Estos documentos contemplan un alto el fuego en un periodo transitorio de ocho meses y la posterior constitución de un gobierno de unidad nacional. Ese Gobierno de unidad mantendrá el poder durante 36 meses y después el acuerdo prevé la celebración de elecciones.

Además, se estipula la formación de un parlamento de 550 miembros, de los cuales 332 serán progubernamentales, 128 diputados del bando de Machar y 80 de otros grupos opositores, además de diez representantes del grupo opositor conocido como los ex presos políticos.

Asimismo, se ha estipulado la entrega de las armas por parte del Ejército y los rebeldes y la creación de un Consejo de Defensa conjunto integrado por los líderes militares de ambos bandos y supervisado por un comité compuesto por Sudán y Uganda, países que han participado en la mediación.

Con respecto al alto el fuego, el acuerdo contempla que, en un plazo de quince días tras la firma, se implementen todas las medidas relativas, entre las que destacan la retirada de tropas y la apertura de corredores humanitarios.

Aunque el pasado 28 de agosto la oposición rechazó firmar el acuerdo, finalmente dos días después dio marcha atrás y anunció que lo suscribiría.

Escepticismo

La Misión de Asistencia de Naciones Unidas en Sudán del Sur (UNMISS) indicó que "la firma del revitalizado Acuerdo de Paz es solo un paso en el camino a la paz", si bien destacó que "es uno que pone las bases para todo lo que viene después", informa Europa Press. Así, el jefe de la misión, David Shearer, recalcó que "el elemento ausente fundamental es la falta de confianza entre los antiguos amigos y enemigos". "Las sospechas deben terminar, se debe construir paz para que la paz florezca en Sudán del Sur", agregó.

"Las preocupaciones continúan en torno a si las partes en conflicto en Sudán del Sur están comprometidas a poner fin a la violencia y el sufrimiento. Se necesitan cambios significativos en la postura de los líderes políticos para que la paz sea duradera", valoró el representante especial de Reino Unido para Sudán del Sur, Chris Trott.
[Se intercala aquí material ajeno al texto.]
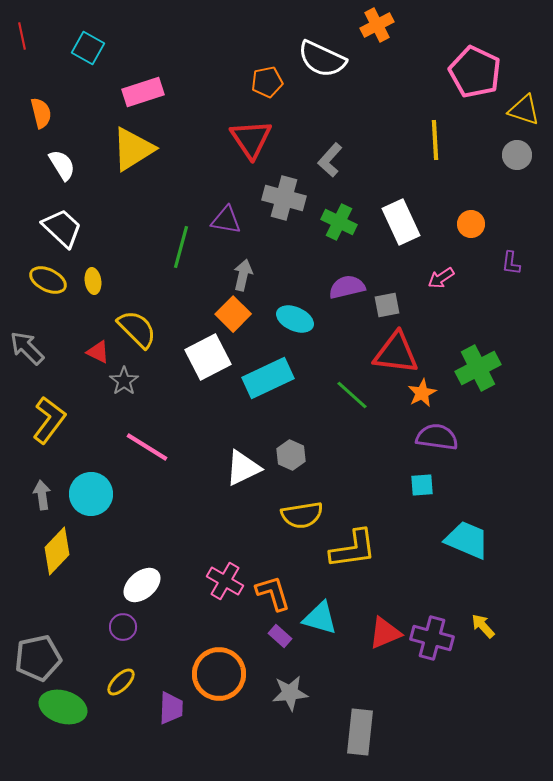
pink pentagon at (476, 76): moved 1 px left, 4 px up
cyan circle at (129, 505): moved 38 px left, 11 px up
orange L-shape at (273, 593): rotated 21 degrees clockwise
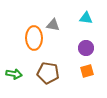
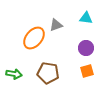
gray triangle: moved 3 px right; rotated 32 degrees counterclockwise
orange ellipse: rotated 40 degrees clockwise
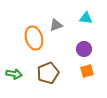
orange ellipse: rotated 55 degrees counterclockwise
purple circle: moved 2 px left, 1 px down
brown pentagon: rotated 30 degrees counterclockwise
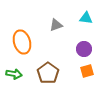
orange ellipse: moved 12 px left, 4 px down
brown pentagon: rotated 15 degrees counterclockwise
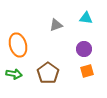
orange ellipse: moved 4 px left, 3 px down
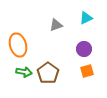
cyan triangle: rotated 32 degrees counterclockwise
green arrow: moved 10 px right, 2 px up
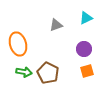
orange ellipse: moved 1 px up
brown pentagon: rotated 10 degrees counterclockwise
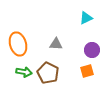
gray triangle: moved 19 px down; rotated 24 degrees clockwise
purple circle: moved 8 px right, 1 px down
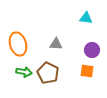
cyan triangle: rotated 32 degrees clockwise
orange square: rotated 24 degrees clockwise
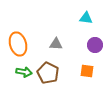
purple circle: moved 3 px right, 5 px up
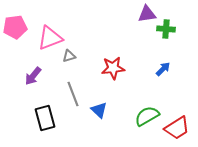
El acuerdo ha sido también aplaudido por la 'troika' —Estados Unidos, Reino Unido y Noruega—, que expresó su deseo de que "las discusiones sigan abiertas para aquellos que aún no están convencidos de la sostenibilidad del acuerdo", si bien mostró sus suspicacias respecto a la forma en la que se aplicará sobre el terreno.
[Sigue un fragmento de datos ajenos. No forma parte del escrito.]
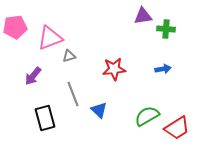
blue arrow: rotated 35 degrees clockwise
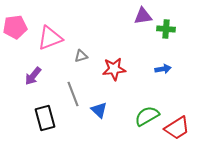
gray triangle: moved 12 px right
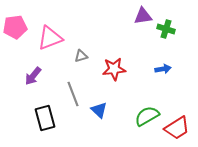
green cross: rotated 12 degrees clockwise
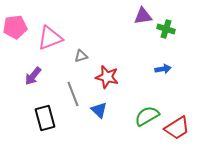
red star: moved 7 px left, 8 px down; rotated 20 degrees clockwise
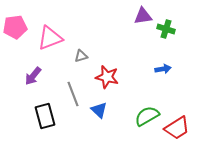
black rectangle: moved 2 px up
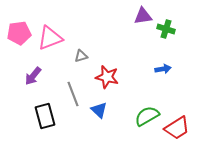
pink pentagon: moved 4 px right, 6 px down
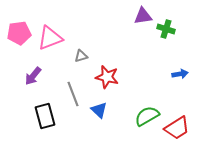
blue arrow: moved 17 px right, 5 px down
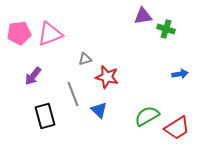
pink triangle: moved 4 px up
gray triangle: moved 4 px right, 3 px down
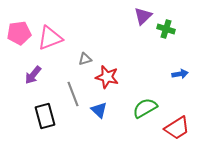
purple triangle: rotated 36 degrees counterclockwise
pink triangle: moved 4 px down
purple arrow: moved 1 px up
green semicircle: moved 2 px left, 8 px up
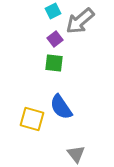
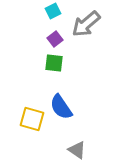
gray arrow: moved 6 px right, 3 px down
gray triangle: moved 1 px right, 4 px up; rotated 18 degrees counterclockwise
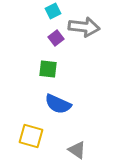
gray arrow: moved 2 px left, 3 px down; rotated 132 degrees counterclockwise
purple square: moved 1 px right, 1 px up
green square: moved 6 px left, 6 px down
blue semicircle: moved 3 px left, 3 px up; rotated 32 degrees counterclockwise
yellow square: moved 1 px left, 17 px down
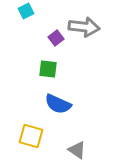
cyan square: moved 27 px left
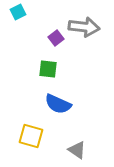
cyan square: moved 8 px left, 1 px down
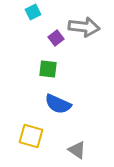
cyan square: moved 15 px right
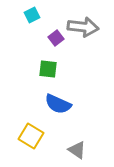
cyan square: moved 1 px left, 3 px down
gray arrow: moved 1 px left
yellow square: rotated 15 degrees clockwise
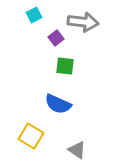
cyan square: moved 2 px right
gray arrow: moved 5 px up
green square: moved 17 px right, 3 px up
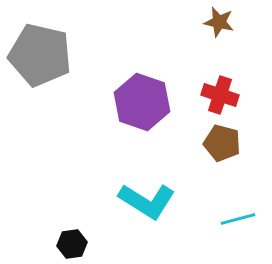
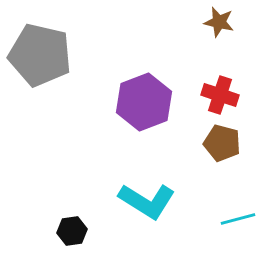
purple hexagon: moved 2 px right; rotated 20 degrees clockwise
black hexagon: moved 13 px up
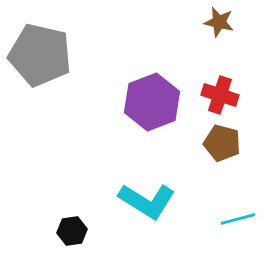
purple hexagon: moved 8 px right
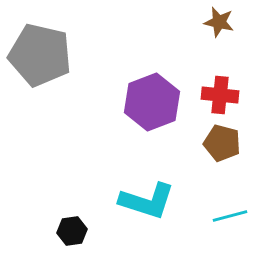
red cross: rotated 12 degrees counterclockwise
cyan L-shape: rotated 14 degrees counterclockwise
cyan line: moved 8 px left, 3 px up
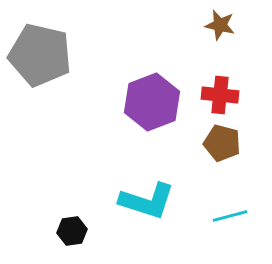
brown star: moved 1 px right, 3 px down
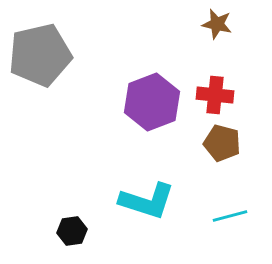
brown star: moved 3 px left, 1 px up
gray pentagon: rotated 26 degrees counterclockwise
red cross: moved 5 px left
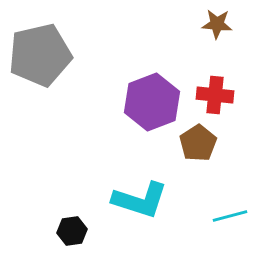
brown star: rotated 8 degrees counterclockwise
brown pentagon: moved 24 px left; rotated 24 degrees clockwise
cyan L-shape: moved 7 px left, 1 px up
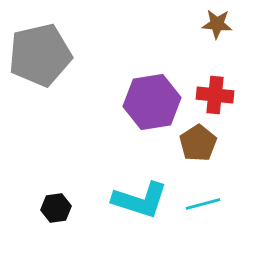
purple hexagon: rotated 12 degrees clockwise
cyan line: moved 27 px left, 12 px up
black hexagon: moved 16 px left, 23 px up
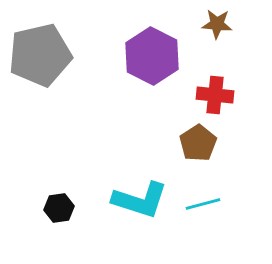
purple hexagon: moved 46 px up; rotated 24 degrees counterclockwise
black hexagon: moved 3 px right
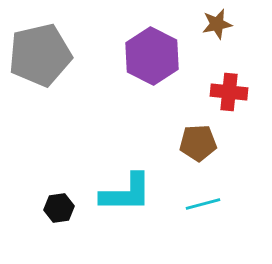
brown star: rotated 16 degrees counterclockwise
red cross: moved 14 px right, 3 px up
brown pentagon: rotated 30 degrees clockwise
cyan L-shape: moved 14 px left, 7 px up; rotated 18 degrees counterclockwise
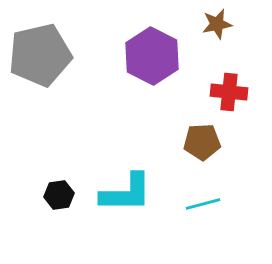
brown pentagon: moved 4 px right, 1 px up
black hexagon: moved 13 px up
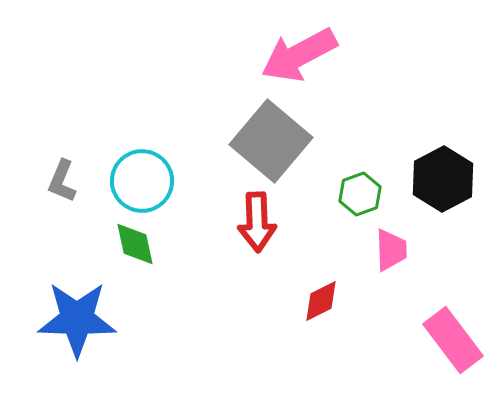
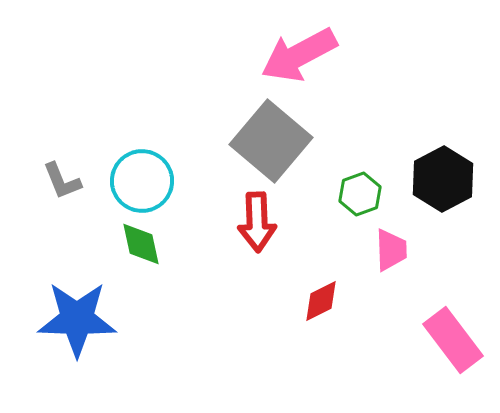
gray L-shape: rotated 45 degrees counterclockwise
green diamond: moved 6 px right
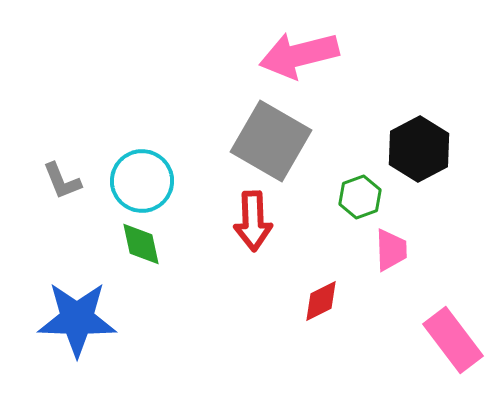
pink arrow: rotated 14 degrees clockwise
gray square: rotated 10 degrees counterclockwise
black hexagon: moved 24 px left, 30 px up
green hexagon: moved 3 px down
red arrow: moved 4 px left, 1 px up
"Debemos aprovechar este impulso regional amplio para lograr la paz para el pueblo de Sudán del Sur", dijeron los tres países en un comunicado, publicado por la Embajada de Estados Unidos ante la Unión Africana (UA). En el mismo, señalaron que, sin embargo, "siguen preocupados por el nivel de compromiso de las partes con el acuerdo", así como con el de cese de hostilidades firmado en diciembre, también en la capital de Etiopía.

En este sentido, recordaron que los acuerdos de alto el fuego firmados hasta la fecha no han sido respetados y criticaron que los equipos de investigación han visto restringido su acceso para llevar a cabo sus tareas. Por ello, pidieron a las partes "el fin de la violencia y un acceso humanitario completo, la liberación de los presos políticos y un compromiso con una aplicación efectiva [del acuerdo de paz]".

Cinco años de guerra

Sudán del Sur vive sumido en una guerra civil desde diciembre de 2013, que enfrenta a los partidarios de Kiir, de etnia dinka, con las fuerzas leales a Machar, de etnia nuer. Otros grupos rebeldes, con distintos grados de relación con el grupo de Machar, operan en el país.

Naciones Unidas ha alertado en varias ocasiones de la posibilidad de un genocidio en el país, debido al cariz étnico que ha llegado a tomar el conflicto.

Los combates en Sudán del Sur han desarraigado alrededor de una cuarta parte de sus 12 millones de habitantes, han destruido la producción de petróleo y han arruinado una economía ya de por sí muy empobrecida.

Las negociaciones entre las partes beligerantes se prolongan desde finales de junio en Jartum, la capital de Sudán, país que está mediando en esta ocasión después del fracaso de la aplicación del acuerdo de paz alcanzado en agosto de 2015 en Etiopía.